- java - Installation Instruction
- git - Installation Instruction
- docker - Installation Instruction
- Clone this repo to your local
- Execute the script : RunSparkJobOnDocker.sh
This repository contains all the required files to create a n-node spark cluster and run a simple app on it. In this project, the script RunSparkJobOnDocker.sh does the following:
- Pull the Spark image from docker-hub. Tag : 2.2.1
- Build and Create a n-node cluster. Here I'm creating a 3-node cluster. This can be changed by specifying
docker-compose up -d --scale slave=$number_of_nodes
- Wait for 10 seconds so that Docker fully establishes the network connections.
- Run the job on the cluster. You can either pull this Source Code and build with Gradle or try something of your own.

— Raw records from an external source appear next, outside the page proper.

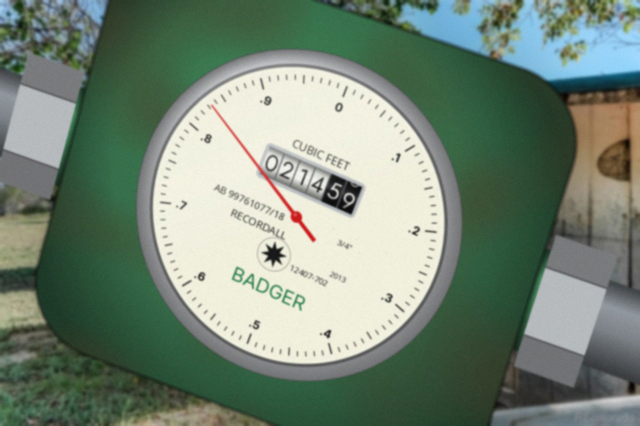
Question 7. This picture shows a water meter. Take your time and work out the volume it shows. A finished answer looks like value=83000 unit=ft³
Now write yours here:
value=21458.83 unit=ft³
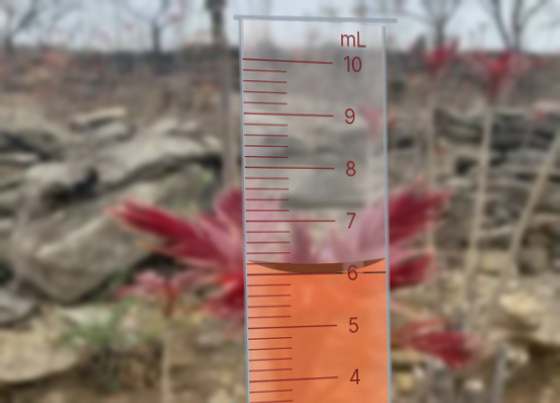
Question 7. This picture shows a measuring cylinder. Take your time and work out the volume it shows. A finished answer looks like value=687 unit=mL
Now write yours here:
value=6 unit=mL
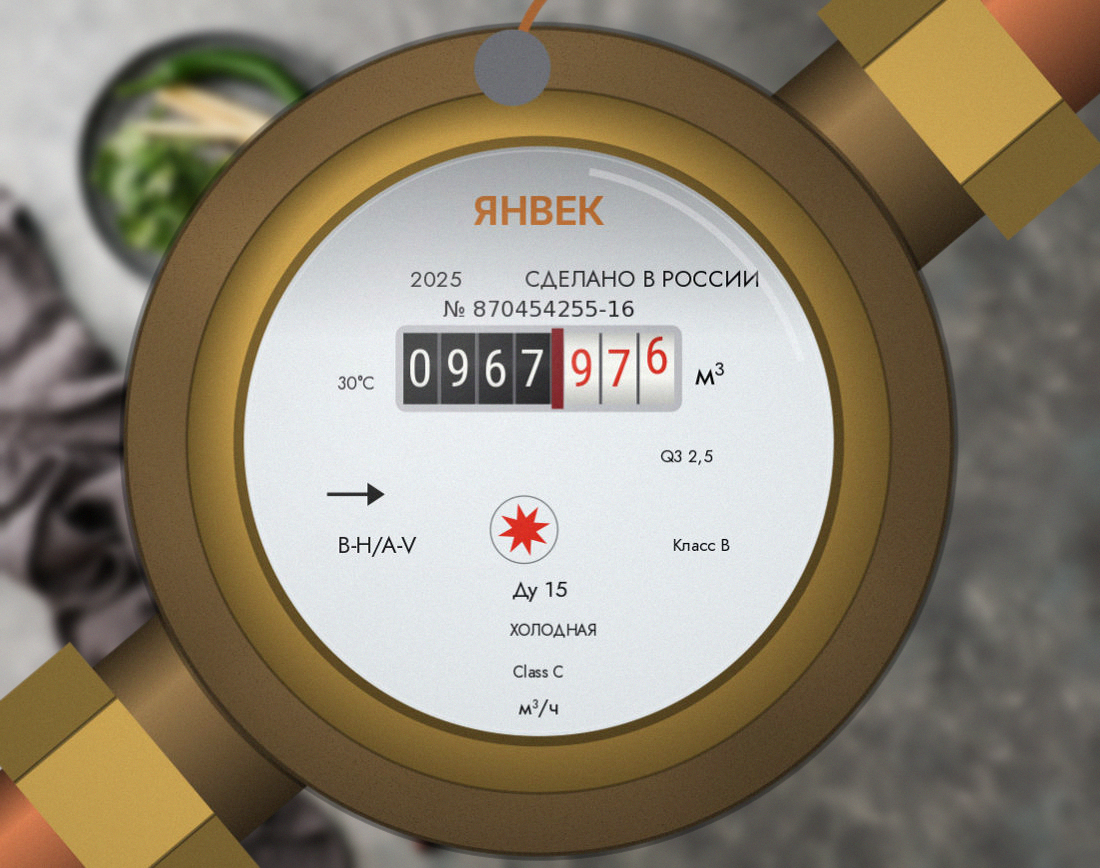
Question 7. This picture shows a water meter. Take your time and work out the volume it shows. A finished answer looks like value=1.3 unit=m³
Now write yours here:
value=967.976 unit=m³
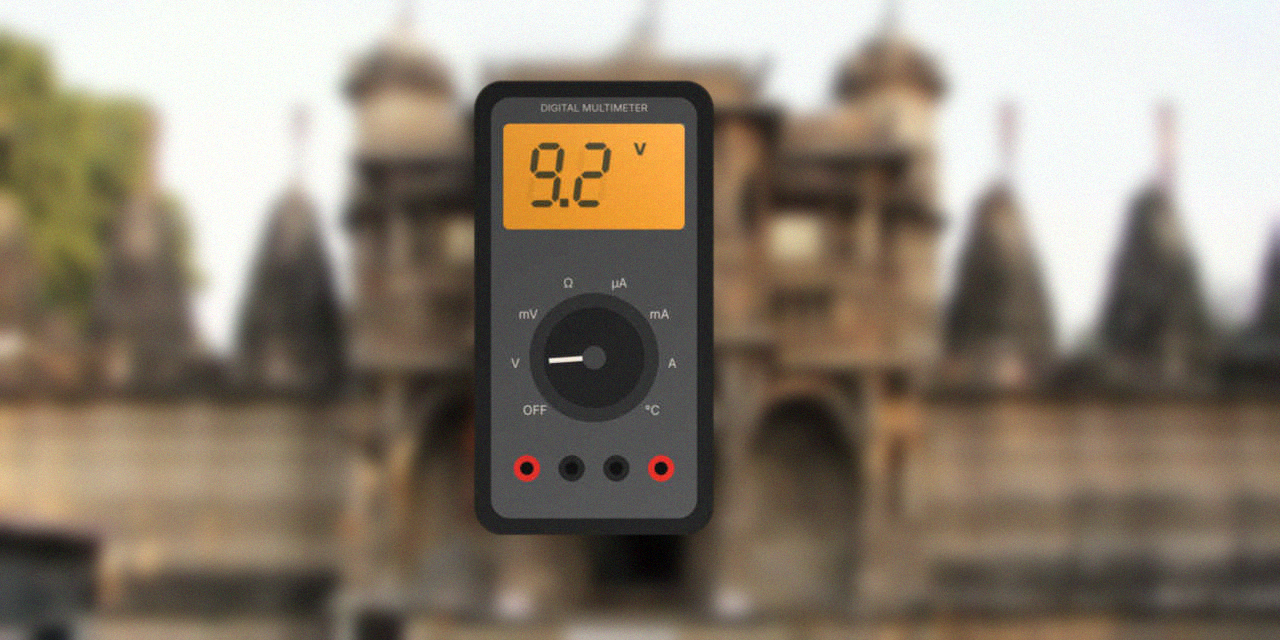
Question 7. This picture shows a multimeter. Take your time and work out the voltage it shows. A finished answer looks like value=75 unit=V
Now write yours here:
value=9.2 unit=V
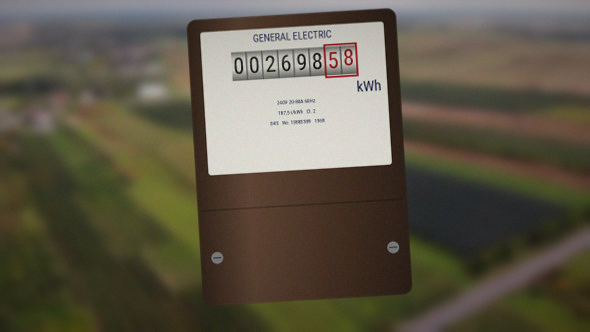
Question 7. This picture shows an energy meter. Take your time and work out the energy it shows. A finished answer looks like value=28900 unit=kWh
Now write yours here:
value=2698.58 unit=kWh
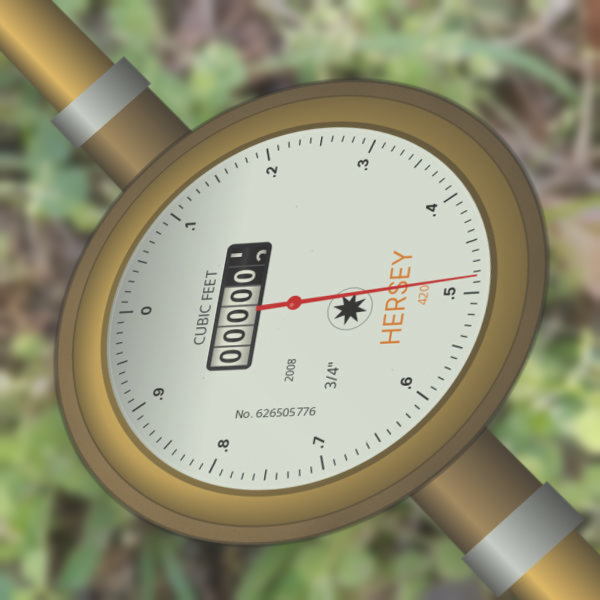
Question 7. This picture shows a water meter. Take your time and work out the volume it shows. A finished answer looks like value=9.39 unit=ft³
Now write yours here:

- Optional - after successful completion of job, bring down the cluster by running
docker-compose down
.
Master - localhost:8080
History Server - localhost:18080
Executors - The port bindings can be found by running docker ps -a
. Eg:
Pavans-MacBook-Pro:create-and-run-spark-job pavanpkulkarni$ docker ps -a
CONTAINER ID IMAGE COMMAND CREATED STATUS PORTS NAMES
30a51b5f5a77 pavanpkulkarni/spark_image:2.2.1 "/usr/bin/supervisor…" 12 seconds ago Up 16 seconds 4040/tcp, 6066/tcp, 7077/tcp, 8080/tcp, 18080/tcp, 0.0.0.0:32854->8081/tcp create-and-run-spark-job_slave_3
So, the executor can be accessed using localhost:32854
Check this repo for Docker image details
Run the script RemoveContainersAndImages.sh to remove all the containers and images.